We intend to maintain lines of communication with all the organisations that we have discussed with and, if possible, to continue a dialogue and debate.

More important than this is that our understanding of ‘revolutionary regroupment’ was never restricted to those forces who claim to be ‘Trotskyist’.

Far more important in the medium and long term will be the new forces that will emerge out of the struggles of the working class, who will not be necessarily linked to any of the existing revolutionary organisations or internationals. We remain firmly dedicated to the building of a mass International.

We believe that our ideas and our programme offer the best way forward for genuine revolutionary forces at this stage.

We do not pretend that we have an answer to everything, nor that we cannot learn from the working class and others from a Marxist or Trotskyist tradition.

But there is no existing organisation or party which has a clearer idea than the CWI of the broad processes within the working class, a perspective on the development of world capitalism, and the strategy and tactics for building a revolutionary party.

If there were, we would merge with them tomorrow, even if we were in a minority. There is absolutely no justification for the maintenance of a separate party or organisation if others have the same programme and policies as you.

But, equally, it would be criminal to dissolve what has taken decades to build, no matter how small those forces might be at the present time, on the basis that ‘big is better’.

They claim their document is a discussion between revolutionaries but, in reality, they are ex-revolutionaries.

Unfortunately, they represent just another example of the wearing-out of a generation, this time from the terrible 1990s.

They represent an ideological collapse and the weakness of the human material which, in the past, in most cases played a positive role in building the forces of Marxism.

They were incapable of standing up against the colossal ideological ban-age of the bourgeoisie and their reflection within the labour movement.

The Merseyside ex-members have clearly drawn the conclusion that the building of a small revolutionary party, at this stage, is futile.

Their ‘mission statement’ in this document is to build new mass parties of the working class on the basis of the ideas set out in their document.
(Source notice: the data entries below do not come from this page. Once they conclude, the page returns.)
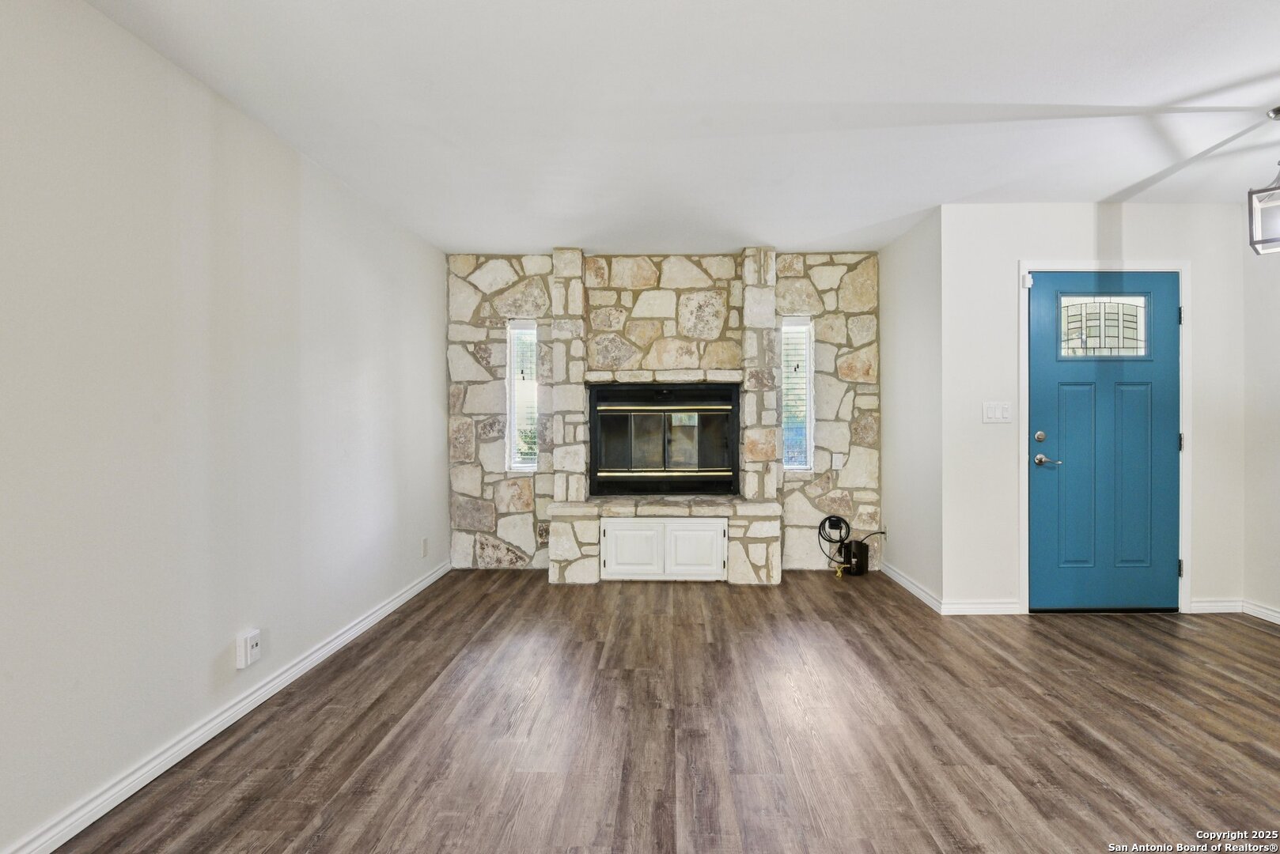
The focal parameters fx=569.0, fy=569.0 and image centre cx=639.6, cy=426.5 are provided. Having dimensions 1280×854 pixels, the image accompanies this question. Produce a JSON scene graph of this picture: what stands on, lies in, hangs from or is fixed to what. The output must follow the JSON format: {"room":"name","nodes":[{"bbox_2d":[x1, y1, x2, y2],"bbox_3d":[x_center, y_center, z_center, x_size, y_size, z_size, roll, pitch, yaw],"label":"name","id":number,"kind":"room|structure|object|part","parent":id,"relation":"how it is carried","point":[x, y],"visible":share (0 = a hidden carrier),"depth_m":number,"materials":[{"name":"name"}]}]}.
{"room":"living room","nodes":[
{"label":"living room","id":0,"kind":"room"},
{"bbox_2d":[0,0,450,853],"bbox_3d":[-1.734,-0.045,0.995,0.138,2.471,7.172,0,1,1],"label":"left wall","id":1,"kind":"structure","parent":0,"point":[211,98],"depth_m":1.97,"materials":[{"name":"white paint"}]},
{"bbox_2d":[2,558,452,853],"bbox_3d":[-1.660,1.134,1.212,0.016,0.088,6.440,0,1,1],"label":"baseboard","id":2,"kind":"structure","parent":1,"relation":"attached to","point":[359,631],"depth_m":2.03,"materials":[{"name":"white paint"}]},
{"bbox_2d":[236,628,261,669],"bbox_3d":[-1.579,0.898,2.306,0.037,0.126,0.083,0,1,1],"label":"wall socket","id":3,"kind":"object","parent":1,"relation":"attached to","point":[254,641],"visible":0.99,"depth_m":2.28,"materials":[{"name":"white plastic"}]},
{"bbox_2d":[420,537,428,557],"bbox_3d":[-1.511,0.850,3.997,0.012,0.126,0.074,0,1,1],"label":"wall socket","id":4,"kind":"object","parent":1,"relation":"attached to","point":[424,547],"visible":0.98,"depth_m":3.98,"materials":[{"name":"white plastic"}]},
{"bbox_2d":[444,247,882,574],"bbox_3d":[0.185,-0.112,4.502,3.446,2.451,0.208,0,1,1],"label":"stone wall","id":5,"kind":"structure","parent":0,"point":[539,501],"depth_m":4.42,"materials":[{"name":"stone"}]},
{"bbox_2d":[506,319,539,471],"bbox_3d":[-0.916,-0.239,4.531,0.250,1.216,0.107,0,1,1],"label":"left window","id":6,"kind":"structure","parent":5,"relation":"in","point":[529,335],"depth_m":4.54,"materials":[{"name":"glass"}]},
{"bbox_2d":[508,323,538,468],"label":"window blind","id":7,"kind":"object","parent":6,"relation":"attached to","point":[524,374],"visible":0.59,"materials":[{"name":"white plastic"}]},
{"bbox_2d":[588,382,741,498],"bbox_3d":[0.192,0.100,4.477,1.179,0.846,0.475,0,1,1],"label":"fireplace","id":8,"kind":"object","parent":5,"relation":"in","point":[684,489],"visible":0.99,"depth_m":4.32,"materials":[{"name":"black metal"}]},
{"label":"glass doors","id":9,"kind":"part","parent":8,"relation":"part of","materials":[{"name":"black glass"}]},
{"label":"bar","id":10,"kind":"part","parent":8,"relation":"part of","materials":[{"name":"gold metal"}]},
{"bbox_2d":[780,316,813,470],"bbox_3d":[1.218,-0.251,4.494,0.262,1.222,0.087,0,1,1],"label":"right window","id":11,"kind":"structure","parent":5,"relation":"in","point":[808,395],"depth_m":4.49,"materials":[{"name":"glass"}]},
{"bbox_2d":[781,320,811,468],"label":"window blind","id":12,"kind":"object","parent":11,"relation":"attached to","point":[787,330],"visible":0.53,"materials":[{"name":"white plastic"}]},
{"bbox_2d":[830,452,843,469],"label":"light switch","id":13,"kind":"object","parent":5,"relation":"attached to","point":[838,462],"visible":0.99,"depth_m":4.35,"materials":[{"name":"white plastic"}]},
{"bbox_2d":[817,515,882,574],"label":"cable","id":14,"kind":"object","parent":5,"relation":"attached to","point":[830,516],"visible":0.96,"depth_m":4.36,"materials":[{"name":"black plastic"}]},
{"bbox_2d":[53,568,1279,853],"bbox_3d":[0.901,1.215,1.070,5.329,0.102,7.314,0,1,1],"label":"floor","id":15,"kind":"structure","parent":0,"point":[1253,643],"depth_m":2.13,"materials":[{"name":"brown wood"}]},
{"bbox_2d":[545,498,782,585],"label":"stone hearth","id":16,"kind":"object","parent":15,"relation":"on","point":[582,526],"visible":0.92,"depth_m":3.99,"materials":[{"name":"stone"}]},
{"bbox_2d":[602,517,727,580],"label":"cabinet","id":17,"kind":"object","parent":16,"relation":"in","point":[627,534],"visible":0.99,"depth_m":4.00,"materials":[{"name":"white paint"}]},
{"bbox_3d":[-0.077,0.867,3.952,0.389,0.366,0.045,0,1,1],"label":"cabinet door","id":18,"kind":"part","parent":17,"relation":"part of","materials":[{"name":"white paint"}]},
{"bbox_3d":[0.372,0.863,3.938,0.396,0.364,0.043,0,1,1],"label":"cabinet door","id":19,"kind":"part","parent":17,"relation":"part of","materials":[{"name":"white paint"}]},
{"bbox_2d":[843,539,868,575],"bbox_3d":[1.642,0.998,4.348,0.159,0.233,0.130,0,1,-36],"label":"black router","id":20,"kind":"object","parent":15,"relation":"on","point":[862,547],"visible":0.95,"depth_m":4.29,"materials":[{"name":"black plastic"}]},
{"bbox_2d":[80,0,1279,255],"bbox_3d":[0.893,-1.328,1.247,5.154,0.111,6.925,0,1,1],"label":"ceiling","id":21,"kind":"structure","parent":0,"point":[464,240],"depth_m":2.27,"materials":[{"name":"white paint"}]},
{"bbox_2d":[1245,108,1279,255],"bbox_3d":[2.689,-1.015,2.364,0.213,0.585,0.208,-1,1,-41],"label":"pendant light","id":22,"kind":"object","parent":21,"relation":"hanging from","point":[1266,242],"visible":1,"depth_m":2.38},
{"bbox_2d":[878,205,942,610],"bbox_3d":[1.903,-0.099,3.980,0.136,2.454,1.004,0,1,1],"label":"side wall","id":23,"kind":"structure","parent":0,"point":[910,237],"depth_m":3.83,"materials":[{"name":"white paint"}]},
{"bbox_2d":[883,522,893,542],"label":"wall socket","id":24,"kind":"object","parent":23,"relation":"attached to","point":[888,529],"visible":0.86,"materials":[{"name":"white plastic"}]},
{"bbox_2d":[881,561,943,613],"bbox_3d":[1.827,1.077,3.926,0.016,0.088,1.020,0,1,1],"label":"baseboard","id":25,"kind":"structure","parent":23,"relation":"attached to","point":[910,588],"depth_m":3.78,"materials":[{"name":"white paint"}]},
{"bbox_2d":[942,201,1245,616],"bbox_3d":[2.753,-0.094,3.477,1.722,2.436,0.139,0,1,1],"label":"door wall","id":26,"kind":"structure","parent":0,"point":[1043,245],"depth_m":3.42,"materials":[{"name":"white paint"}]},
{"bbox_2d":[941,599,1022,616],"bbox_3d":[2.055,1.085,3.413,0.478,0.084,0.014,0,1,1],"label":"baseboard","id":27,"kind":"structure","parent":26,"relation":"attached to","point":[995,606],"depth_m":3.41,"materials":[{"name":"white paint"}]},
{"bbox_2d":[981,401,1012,422],"bbox_3d":[2.132,-0.086,3.391,0.167,0.122,0.014,0,1,1],"label":"light switch","id":28,"kind":"object","parent":26,"relation":"attached to","point":[997,414],"visible":0.98,"depth_m":3.39,"materials":[{"name":"white plastic"}]},
{"bbox_2d":[1027,271,1180,610],"bbox_3d":[2.796,0.104,3.413,0.911,2.028,0.106,0,1,1],"label":"front door","id":29,"kind":"structure","parent":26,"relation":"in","point":[1171,439],"depth_m":3.42,"materials":[{"name":"paint"}]},
{"bbox_3d":[2.409,0.063,3.433,0.057,0.061,0.057,0,1,1],"label":"deadbolt","id":30,"kind":"part","parent":29,"relation":"part of","materials":[{"name":"silver metal"}]},
{"bbox_3d":[2.433,0.203,3.413,0.147,0.065,0.139,0,1,1],"label":"lever handle","id":31,"kind":"part","parent":29,"relation":"part of","materials":[{"name":"silver metal"}]},
{"bbox_2d":[1056,293,1151,357],"bbox_3d":[2.775,-0.605,3.415,0.542,0.360,0.010,0,1,1],"label":"door window","id":32,"kind":"structure","parent":29,"relation":"in","point":[1135,310],"depth_m":3.41,"materials":[{"name":"clear glass"}]},
{"bbox_2d":[1020,258,1191,614],"bbox_3d":[2.797,0.063,3.451,1.009,2.120,0.133,0,1,1],"label":"door frame","id":33,"kind":"structure","parent":26,"relation":"attached to","point":[1183,357],"depth_m":3.40,"materials":[{"name":"white paint"}]},
{"bbox_2d":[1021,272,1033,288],"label":"door sensor","id":34,"kind":"object","parent":33,"relation":"attached to","point":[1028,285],"visible":0.97,"depth_m":3.36,"materials":[{"name":"white plastic"}]},
{"bbox_3d":[3.283,0.864,3.484,0.022,0.103,0.025,0,1,1],"label":"hinge","id":35,"kind":"part","parent":33,"relation":"part of","materials":[{"name":"black metal"}]},
{"bbox_3d":[3.288,0.099,3.480,0.019,0.104,0.020,0,1,1],"label":"hinge","id":36,"kind":"part","parent":33,"relation":"part of","materials":[{"name":"black metal"}]},
{"bbox_3d":[3.298,-0.672,3.488,0.020,0.097,0.021,0,1,1],"label":"hinge","id":37,"kind":"part","parent":33,"relation":"part of","materials":[{"name":"metal"}]},
{"bbox_2d":[1189,598,1243,613],"bbox_3d":[3.446,1.078,3.419,0.338,0.084,0.014,0,1,1],"label":"baseboard","id":38,"kind":"structure","parent":26,"relation":"attached to","point":[1206,604],"depth_m":3.41,"materials":[{"name":"white paint"}]},
{"bbox_2d":[1242,225,1279,623],"bbox_3d":[3.646,-0.059,1.159,0.126,2.440,4.807,0,1,1],"label":"right wall","id":39,"kind":"structure","parent":0,"point":[1278,482],"depth_m":3.30,"materials":[{"name":"white paint"}]},
{"bbox_2d":[1241,600,1279,625],"bbox_3d":[3.595,1.102,1.243,0.015,0.085,4.233,0,1,1],"label":"baseboard","id":40,"kind":"structure","parent":39,"relation":"attached to","point":[1278,621],"depth_m":3.30,"materials":[{"name":"white paint"}]}
]}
If they ever have any decisive influence, this will be a conscious centrist, reformist or left reformist party.

These comrades and their document represent a retreat, a liquidation, of the ideas of revolutionary Marxism and Trotskyism.

We take no satisfaction in drawing this conclusion, given that these comrades played a role, and some of them a very important role, in Merseyside together with us in building a force that struck terror into the hearts of the bourgeoisie.

Sadly, these comrades are destined never to play such a role in the future. They have joined what the American Trotskyist, Max Shachtman, once characterised as ‘the league of abandoned hopes’.

They have bent under the massive ideological campaign of the 1990s. The resistivity of the material was too weak to withstand this pressure.

We regret this, but we intend to continue on the course which we have set ourselves, of defending revolutionary ideas, the programme of revolutionary Trotskyism, the strategy and tactics of the CWI, which offer the best hope for the advanced workers at this stage.

The document of our ex-members represents a break with the ideas that built a powerful Trotskyist force on Merseyside.

The purpose of their document is to supply ammunition to all the opponents of Militant, in the past, and now of the Socialist Party.

No matter; we will continue along the path that we have charted out and, together with the best elements of the youth and the working class, we will build a party in Britain which will conquer the political support of the working class and, together with our comrades in the CWI, lay the basis for a mass International in Britain and throughout the world.